Antes de mais, no entanto, cumpre esclarecer que, t al como foi formulado, o pedido dos autores nunca poderia ser julgado procedente , porque implicava a dissociação do direito ao arrendamento dos restantes elementos do estabelecimento comercial trespassado. Note-se que o inquilino comercial só pode transmitir a terceiros o direito ao arrendamento sem o consentimento do senhorio em caso de trespasse (artigo 115º do RAU); não o pode transmitir isoladamente e, se o fizer, o senhorio tem o direito de invocar tal transmissão como motivo de resolução do contrato de arrendamento (artigo 64º, nº 1, f) do RAU). Não faria assim qualquer sentido atribuir ao senhorio o direito de, mediante uma ação de preferência, fazer seu o direito ao arrendamento, desligado do estabelecimento . Note-se que não é aplicável o regime definido pelo artigo 417º do Código Civil para a venda da coisa sobre a qual incide a preferência “juntamente com outra ou outras”, porque, aqui, a “coisa” (tomando este termo em sentido algo impróprio) é o próprio estabelecimento. Admite-se, todavia, que o objeto da preferência exercida nesta ação seja o próprio estabelecimento comercial , no qual se integra o direito ao arrendamento.

5. Como se sabe, o direito legal de preferência do senhorio no trespasse de estabelecimento comercial instalado no prédio arrendado não constava da versão originária do Código Civil vigente e foi reintroduzido na ordem jurídica portuguesa pelo artigo 116º do RAU (e mantido pela Lei nº 6/2006, na redação que conferiu ao nº 4 do artigo 1112º do Código Civil).
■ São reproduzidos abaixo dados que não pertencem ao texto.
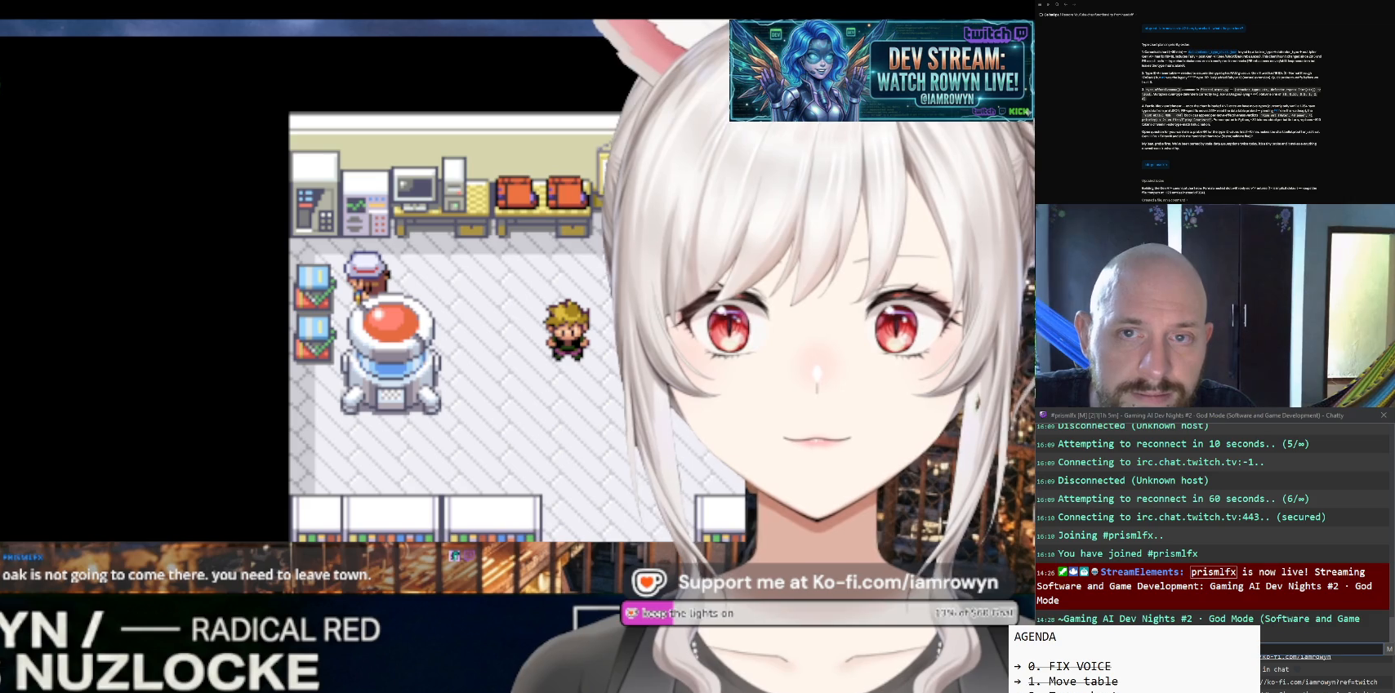
{"buttons": ["DPAD_DOWN"], "events": []}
Embora tenha como efeito específico que o senhorio que o exerce se torna titular do estabelecimento comercial, com cuja atividade provavelmente ou, pelo menos, possivelmente, nenhuma relação tinha, a verdade é que, na medida em que a preferência engloba a posição de arrendatário, também aqui se encontra a razão determinante da generalidade das preferências legais: a de “concentração numa só pessoa, ou num número mais restrito de pessoas, dos poderes que integram o direito de propriedade plena sobre uma determinada coisa” , como se escreveu no acórdão deste Supremo Tribunal de Justiça de 10 de Julho de 2008 (disponível em www.dgsi.pt como proc. nº 07B1994). É o que sucede na compropriedade (artigo 1409º do Código Civil) e na propriedade onerada com uma servidão de passagem (artigo 1555º do Código Civil), com um direito de superfície (artigo 1535º do Código Civil) ou com um arrendamento (atualmente, artigo 1091º, nº 1, a ) do Código Civil). Outro foi o motivo que levou, por exemplo, à atribuição do direito de preferência aos proprietários de terrenos confinantes de área inferior à unidade de cultura (artigo 1380º do Código Civil); mas isso em nada altera o que agora releva.
Contrariamente à Lei nº 1662, de 4 de Setembro de 1924, que criou este direito de preferência, e cujo § único do artigo 9º estabelecia que “o senhorio terá sempre o direito de opção, nos termos da legislação geral” , o RAU veio restringi-lo aos casos de “trespasse por venda ou dação em cumprimento do estabelecimento comercial” .
Não é difícil de compreender esta restrição. O direito legal de preferência constitui uma limitação relevante ao poder de disposição que integra o direito do onerado à preferência – em geral, o direito de propriedade; no caso, o direito sobre o estabelecimento, com as especialidades conhecidas. Com efeito, retira ao titular o poder de escolher o outro contraente; como igualmente se observou no já citado acórdão de 10 de Julho de 2008, a criação de preferências legais “resulta (…) da verificação da existência de razões de interesse público que se sobrepõem àquela liberdade de escolha”.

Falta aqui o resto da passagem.